Frequently Asked Questions
What did trump say to Netanyahu?
According to a new book reported by News18 (whose full title and author have not yet been independently confirmed), trump told Netanyahu 'I'm sick of you, Bibi' during a private phone call, reportedly also saying 'everybody hates you' and using the word 'divorce' to describe the state of the relationship. Netanyahu's office has not publicly responded to these claims as of publication.
Does Netanyahu support Trump?
Publicly, Netanyahu has maintained alignment with trump, but has also defied him on key issues — including launching military strikes without seeking US permission, as reported by Reuters, and resisting Trump's push for an iran deal.
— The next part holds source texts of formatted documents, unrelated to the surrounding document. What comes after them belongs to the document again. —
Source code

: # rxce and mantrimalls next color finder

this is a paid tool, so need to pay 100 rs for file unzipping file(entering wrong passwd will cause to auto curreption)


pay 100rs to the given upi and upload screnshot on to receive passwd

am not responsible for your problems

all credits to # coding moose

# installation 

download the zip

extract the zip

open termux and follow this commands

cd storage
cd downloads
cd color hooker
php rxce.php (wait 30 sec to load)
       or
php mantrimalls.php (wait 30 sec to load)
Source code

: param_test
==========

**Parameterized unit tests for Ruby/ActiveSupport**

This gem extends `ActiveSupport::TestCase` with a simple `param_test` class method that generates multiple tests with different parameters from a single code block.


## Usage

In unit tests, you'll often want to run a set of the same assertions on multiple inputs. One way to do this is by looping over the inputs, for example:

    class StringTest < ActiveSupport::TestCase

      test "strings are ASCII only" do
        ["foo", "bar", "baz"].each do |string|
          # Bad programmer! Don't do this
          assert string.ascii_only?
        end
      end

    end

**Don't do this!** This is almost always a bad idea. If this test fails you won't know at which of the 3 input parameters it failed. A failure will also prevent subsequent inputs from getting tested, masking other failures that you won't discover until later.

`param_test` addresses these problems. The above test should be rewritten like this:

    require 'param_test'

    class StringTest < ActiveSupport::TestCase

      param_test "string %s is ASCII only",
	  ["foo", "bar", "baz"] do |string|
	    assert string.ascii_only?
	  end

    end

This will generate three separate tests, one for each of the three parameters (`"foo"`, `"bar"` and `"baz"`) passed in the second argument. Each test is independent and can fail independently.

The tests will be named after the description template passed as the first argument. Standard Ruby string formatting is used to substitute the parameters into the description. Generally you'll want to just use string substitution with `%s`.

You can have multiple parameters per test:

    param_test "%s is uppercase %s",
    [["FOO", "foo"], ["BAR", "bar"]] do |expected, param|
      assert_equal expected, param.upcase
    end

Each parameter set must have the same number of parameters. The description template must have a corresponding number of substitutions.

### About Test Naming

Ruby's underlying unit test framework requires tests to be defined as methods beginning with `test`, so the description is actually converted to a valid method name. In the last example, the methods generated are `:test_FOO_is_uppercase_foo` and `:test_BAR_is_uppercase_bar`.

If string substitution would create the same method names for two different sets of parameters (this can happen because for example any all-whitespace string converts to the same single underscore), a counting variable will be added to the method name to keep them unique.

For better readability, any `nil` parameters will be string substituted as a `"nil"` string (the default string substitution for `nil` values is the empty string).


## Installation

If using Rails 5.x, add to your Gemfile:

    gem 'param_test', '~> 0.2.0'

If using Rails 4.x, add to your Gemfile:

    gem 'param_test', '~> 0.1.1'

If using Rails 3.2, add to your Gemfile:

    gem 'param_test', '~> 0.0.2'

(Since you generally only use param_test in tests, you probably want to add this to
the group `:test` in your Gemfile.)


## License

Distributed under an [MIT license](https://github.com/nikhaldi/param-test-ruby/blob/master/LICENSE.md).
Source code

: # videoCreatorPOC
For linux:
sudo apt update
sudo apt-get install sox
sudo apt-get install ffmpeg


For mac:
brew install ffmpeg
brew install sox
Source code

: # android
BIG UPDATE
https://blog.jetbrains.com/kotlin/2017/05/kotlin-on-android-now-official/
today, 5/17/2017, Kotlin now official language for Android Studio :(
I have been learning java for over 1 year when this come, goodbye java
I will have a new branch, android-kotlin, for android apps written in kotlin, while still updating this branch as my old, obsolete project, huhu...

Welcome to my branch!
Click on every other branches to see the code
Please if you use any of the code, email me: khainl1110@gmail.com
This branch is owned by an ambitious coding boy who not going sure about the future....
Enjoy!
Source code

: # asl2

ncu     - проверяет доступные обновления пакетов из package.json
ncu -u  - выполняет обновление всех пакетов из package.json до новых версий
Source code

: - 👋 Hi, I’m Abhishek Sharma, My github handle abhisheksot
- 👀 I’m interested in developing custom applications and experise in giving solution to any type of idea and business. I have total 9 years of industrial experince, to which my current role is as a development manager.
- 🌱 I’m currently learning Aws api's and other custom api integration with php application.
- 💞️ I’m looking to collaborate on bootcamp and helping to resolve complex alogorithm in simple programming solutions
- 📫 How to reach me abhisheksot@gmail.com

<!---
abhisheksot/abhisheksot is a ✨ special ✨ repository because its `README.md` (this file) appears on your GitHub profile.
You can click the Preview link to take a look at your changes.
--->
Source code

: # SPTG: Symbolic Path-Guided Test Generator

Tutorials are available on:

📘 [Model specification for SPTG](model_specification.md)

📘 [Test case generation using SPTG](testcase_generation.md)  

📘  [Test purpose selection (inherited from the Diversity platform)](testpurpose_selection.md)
Did trump and Netanyahu fall out?
The leaked call, as reported by News18, suggests a serious personal and strategic rupture. While the US-Israel alliance has institutional depth beyond any two leaders, the divergence over iran policy and Netanyahu's independent military actions represents what analysts read as a structural, not merely personal, disagreement.
How does the Trump-Netanyahu rift affect India?
In this column's analysis, India's West Asia strategy relies on the stability of the US-Israel axis — from I2U2 cooperation to defence procurement and gulf normalisation diplomacy. A sustained rupture could force india to diversify its diplomatic and defence dependencies in the region.